By: Lisa Marie Koebcke

I heard someone say the other day that sometimes as a leader you have to realize your best isn’t what your team needs. It took me a few hours to process as I replayed the sentence over and over again. I couldn’t decide at first if I agreed but after some time, I realized I couldn’t agree more.

When you lead a team at work, I think sometimes it’s not as clear as when this concept shows up in other relationships. I feel like married people say this a lot - “I’m doing my best, but it’s not good enough”. Kids say this too, “but…I did my best!”

At work, when you’re the leader - you typically assume you’re the best thing that your team has. In reality, it is possible that you’re not. That doesn’t mean you’re a bad leader. It doesn’t mean you need a new team. It goes back to the other relationships - it means you have some learning, growing, and navigating to do. Sometimes your absolute best is simply not enough for a given situation or a specific personality.

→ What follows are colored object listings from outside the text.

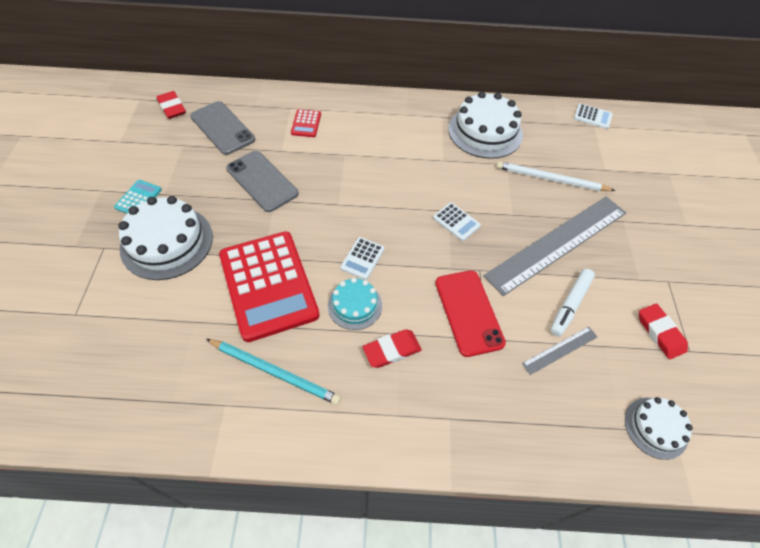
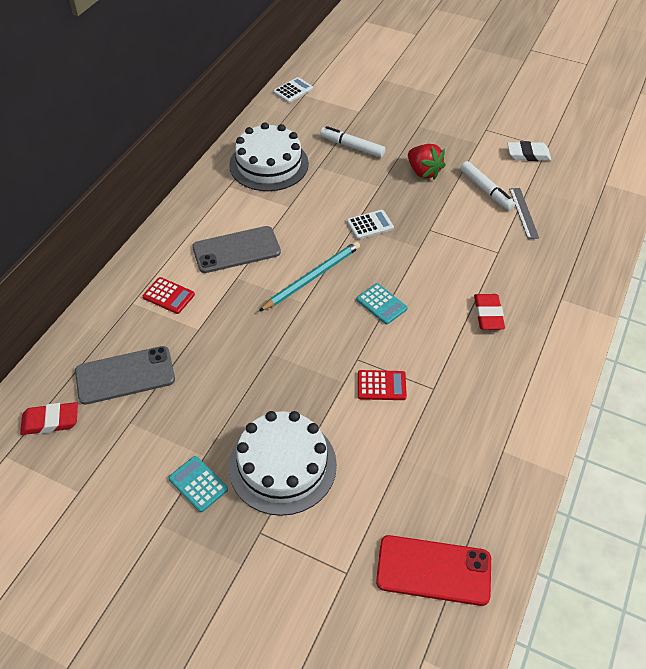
camera: 65 degrees left, 5 degrees down
(262, 181) = (236, 357): grey phone -> grey phone (236, 250)
(268, 285) = (381, 385): red calculator -> red calculator, size x0.41
(274, 372) = (481, 404): turquoise pencil -> turquoise pencil (312, 277)
(355, 305) = (432, 326): turquoise cake -> none
(362, 258) = (381, 304): white calculator -> turquoise calculator
(468, 312) = (469, 252): red phone -> red phone (433, 570)
(551, 179) = (352, 147): white pencil -> white marker
(557, 243) = (423, 172): grey ruler -> red strawberry
(656, 427) = (599, 191): white cake -> none
(660, 333) = (528, 154): red eraser -> white eraser

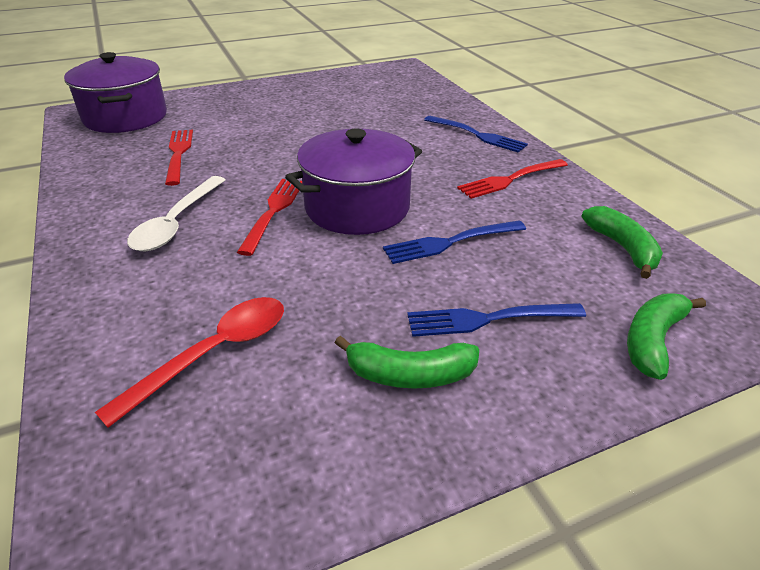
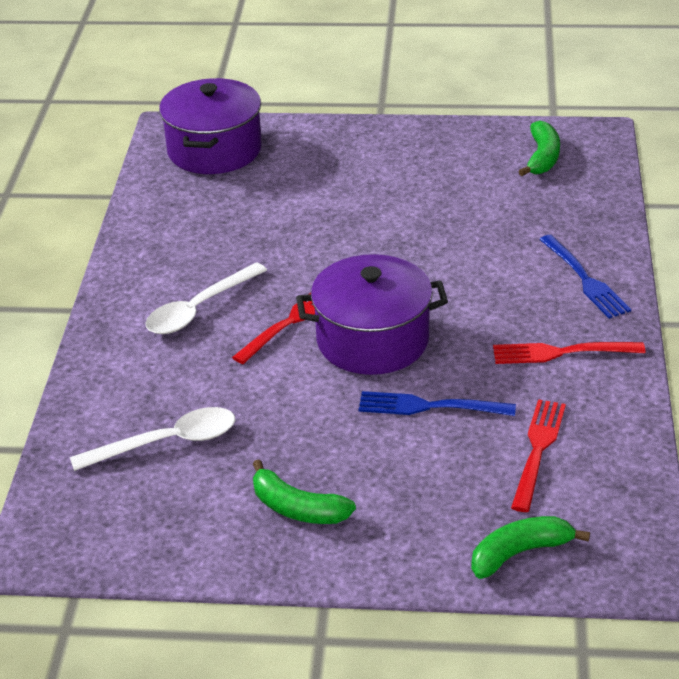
camera: 30 degrees right, 0 degrees up
(178, 154) = (242, 220): red fork -> red fork (538, 450)
(213, 354) = (167, 443): red spoon -> white spoon
(488, 319) = (397, 488): blue fork -> none
(622, 248) = (594, 466): green banana -> green banana (542, 157)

What are the warning signs your best isn’t good enough:

  • You’re burnt out and no matter how much you put into your team it’s not enough
  • Your team is stagnant and not growing
  • You don’t see results
  • Your team is uninspired or demotivated
  • You’re demotivated

What can you do?

  1. Bring in help - try seeing if someone else can produce the results you can’t. This will also give you some bandwidth. Don’t think that leaning on someone as a trait of weakness, but one to strengthen the communication and effectiveness of your team. Everyone is not the same, and many learn and respond differently to people, attitudes, etc. So, venture out as this could be a positive addition to your work environment - and a much needed break for you.

  2. Try a different approach. Look at your leadership from your teams perspective. What do you think that they need? What is another way you can communicate or support your team? Change it up, see their reaction, and maybe something will stick. Talk with other leaders in your profession (or other professions to really stretch yourself). What have they done to enhance the communication of their team and how could you try it out? Step outside of your comfort zone and I guarantee some growth.

  3. Ask them what they’re missing - and try to learn from the feedback. This is the most direct way to make a change if your team is willing to give you truthful feedback. If they don’t feel comfortable that could be feedback in of itself. Look at more than what they are saying, look at their body language, tone, and think about the context of where they are coming form. Most importantly, ask questions, don’t just assume. Go into the conversation with an open mind and be prepared for any feedback you may get.

In an article titled “How to Become a Better Leader” for Business News Daily, it states “Great leaders connect with their team by facilitating open communication, encouraging employee growth and development, and giving and receiving feedback (Schooley 2019).” Becoming a better leader will create a more engaged, effective, and empathetic team.

Many times, the types of changes required to get change, go against the very nature of your “best”. It is possible that for a period of time, embracing this kind of new reality could bring about growth in a way you have not experienced before. Do you feel like you’re doing your best? Is it what your team needs?